The large majority of anglers who target crappies tend to do so during the first or last couple of hours of daylight. While this is a very productive way to target numbers of fish, many anglers don’t often fish much later than dark and are missing out on some great fishing opportunities. This is especially true from the end of the spawn through summer, when some of the biggest crappies are caught in the middle of the night.
The main reason crappies go on a feeding binge during the darker hours is due to their increased sight advantage over their prey. For smaller crappies this is because zooplankton will rise up in the water column and suspend during the low-light hours. Larger crappies, however, tend to prey upon the other smaller species that also come to feed on the zooplankton. Depending on the body of water, this small prey species can be anything from young of the year bluegills to shiners, though in any waters where there are large numbers of small perch you can bet that they will be a slab’s first choice. Crappies actually have the largest sized eyes in comparison to the rest of their bodies of any freshwater fish, so even though they lack the advanced tapetum layer that walleyes have, they are very good predators during periods of reduced light penetration. This is mostly because large eyes allow more light in and allow crappies to see much better than their prey.
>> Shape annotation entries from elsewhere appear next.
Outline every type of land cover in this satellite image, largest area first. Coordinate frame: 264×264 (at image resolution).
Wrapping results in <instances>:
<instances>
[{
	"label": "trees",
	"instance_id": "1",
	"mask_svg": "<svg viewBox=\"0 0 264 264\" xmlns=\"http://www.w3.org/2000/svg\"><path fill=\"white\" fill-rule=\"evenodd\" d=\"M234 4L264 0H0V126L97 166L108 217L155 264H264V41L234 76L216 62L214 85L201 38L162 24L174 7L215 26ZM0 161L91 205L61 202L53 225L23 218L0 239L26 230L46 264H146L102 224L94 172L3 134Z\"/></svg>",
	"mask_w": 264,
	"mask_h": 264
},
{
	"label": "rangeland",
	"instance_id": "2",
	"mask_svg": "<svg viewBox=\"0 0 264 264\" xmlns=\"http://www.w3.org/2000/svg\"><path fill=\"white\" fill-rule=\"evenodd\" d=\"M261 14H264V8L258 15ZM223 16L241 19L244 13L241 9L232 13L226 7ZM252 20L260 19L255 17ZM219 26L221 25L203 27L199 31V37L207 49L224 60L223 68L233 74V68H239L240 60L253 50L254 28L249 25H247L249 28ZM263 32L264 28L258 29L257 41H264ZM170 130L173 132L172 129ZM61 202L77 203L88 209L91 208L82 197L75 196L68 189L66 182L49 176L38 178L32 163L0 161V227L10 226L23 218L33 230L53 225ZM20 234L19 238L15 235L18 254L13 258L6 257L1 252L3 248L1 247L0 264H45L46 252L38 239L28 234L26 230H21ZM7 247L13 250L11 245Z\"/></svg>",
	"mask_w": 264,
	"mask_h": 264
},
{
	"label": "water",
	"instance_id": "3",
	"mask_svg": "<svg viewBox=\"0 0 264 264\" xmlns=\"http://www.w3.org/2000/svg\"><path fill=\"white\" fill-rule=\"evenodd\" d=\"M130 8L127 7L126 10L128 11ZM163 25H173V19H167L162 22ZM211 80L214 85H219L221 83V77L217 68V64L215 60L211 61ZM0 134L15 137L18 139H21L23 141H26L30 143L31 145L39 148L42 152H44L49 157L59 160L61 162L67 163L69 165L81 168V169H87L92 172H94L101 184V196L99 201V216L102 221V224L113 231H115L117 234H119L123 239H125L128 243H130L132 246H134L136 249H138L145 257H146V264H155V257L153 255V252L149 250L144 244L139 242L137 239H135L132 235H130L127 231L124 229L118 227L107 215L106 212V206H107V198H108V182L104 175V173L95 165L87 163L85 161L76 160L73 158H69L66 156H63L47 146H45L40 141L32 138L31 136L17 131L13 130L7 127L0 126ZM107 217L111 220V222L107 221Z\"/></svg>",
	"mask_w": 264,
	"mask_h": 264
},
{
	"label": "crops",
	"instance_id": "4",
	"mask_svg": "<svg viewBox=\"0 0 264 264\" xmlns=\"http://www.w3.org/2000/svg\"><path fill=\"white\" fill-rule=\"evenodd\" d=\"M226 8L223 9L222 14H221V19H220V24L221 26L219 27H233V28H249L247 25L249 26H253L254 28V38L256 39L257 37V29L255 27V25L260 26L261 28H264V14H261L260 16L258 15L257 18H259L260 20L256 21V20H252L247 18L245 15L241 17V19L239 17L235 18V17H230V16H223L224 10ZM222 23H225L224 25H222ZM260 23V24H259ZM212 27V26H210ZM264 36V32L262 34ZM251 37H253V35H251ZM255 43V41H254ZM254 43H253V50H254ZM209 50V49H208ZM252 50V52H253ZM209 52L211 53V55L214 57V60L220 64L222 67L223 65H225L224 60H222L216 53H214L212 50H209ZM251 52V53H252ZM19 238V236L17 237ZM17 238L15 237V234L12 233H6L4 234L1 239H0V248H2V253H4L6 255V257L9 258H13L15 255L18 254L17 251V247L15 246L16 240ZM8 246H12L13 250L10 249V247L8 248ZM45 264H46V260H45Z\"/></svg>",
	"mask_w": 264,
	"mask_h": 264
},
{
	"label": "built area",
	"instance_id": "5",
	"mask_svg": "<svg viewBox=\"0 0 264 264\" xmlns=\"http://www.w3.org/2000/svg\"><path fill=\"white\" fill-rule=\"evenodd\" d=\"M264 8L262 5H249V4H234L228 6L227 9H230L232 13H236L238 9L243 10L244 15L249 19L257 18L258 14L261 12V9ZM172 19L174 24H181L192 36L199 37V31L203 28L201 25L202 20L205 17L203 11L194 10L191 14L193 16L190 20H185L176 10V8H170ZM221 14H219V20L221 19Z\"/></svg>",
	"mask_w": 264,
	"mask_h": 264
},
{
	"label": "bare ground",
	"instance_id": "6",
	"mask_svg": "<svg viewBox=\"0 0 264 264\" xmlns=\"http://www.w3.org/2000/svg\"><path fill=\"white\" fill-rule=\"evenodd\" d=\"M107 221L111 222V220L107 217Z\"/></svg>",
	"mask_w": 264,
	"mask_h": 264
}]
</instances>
It can be daunting to try and figure out where the crappies actually go during the night. But more often than not, they simply slide into shallower water near weeds to follow the prey that is moving in to feed on the increased insect activity. Start to fish for these slabs with a 1/32 or 1/16 oz jig with a crappie minnow suspended halfway off the bottom. The reasoning for this is that due to the placement of eyes on a crappies head they will notice your bait a lot easier if it is placed above them. New this year are two smaller sizes of the Thill Splash-Brite bobber. These only light up when they hit the water and the smallest size is perfectly paired with a 1/16oz jig or a 1/32oz jig and a splitshot. With the battery and light inside the bobber, you can make pinpoint casts at even long distances.
Color selection doesn’t seem to be as important during the night bite as it can be during daylight hours, though this doesn’t mean that some colors won’t outproduce others. I have always done best with the darkest colors I can find. The black and chartreuse and the orange and brown colors on the new Lindy Jig are two of my go-to colors for fishing at night. Darker colors stand out more to a fish during the night as it is never as dark under the water as a pure black jig. Movement is what will catch their eye, so a struggling minnow or slow pops of the bobber will get them chasing.
Night fishing for big slabs is a closely held secret for many seasoned anglers. Give it a try this open water season, it gives you some extra time on the water, and helps to avoid the mobs of jetskiers, pleasure boaters, and pontoons full of panfisherman that are only out during the daytime. You will also find that on most bodies of water the biggest crappies wait until after sundown to really put their feedbags on.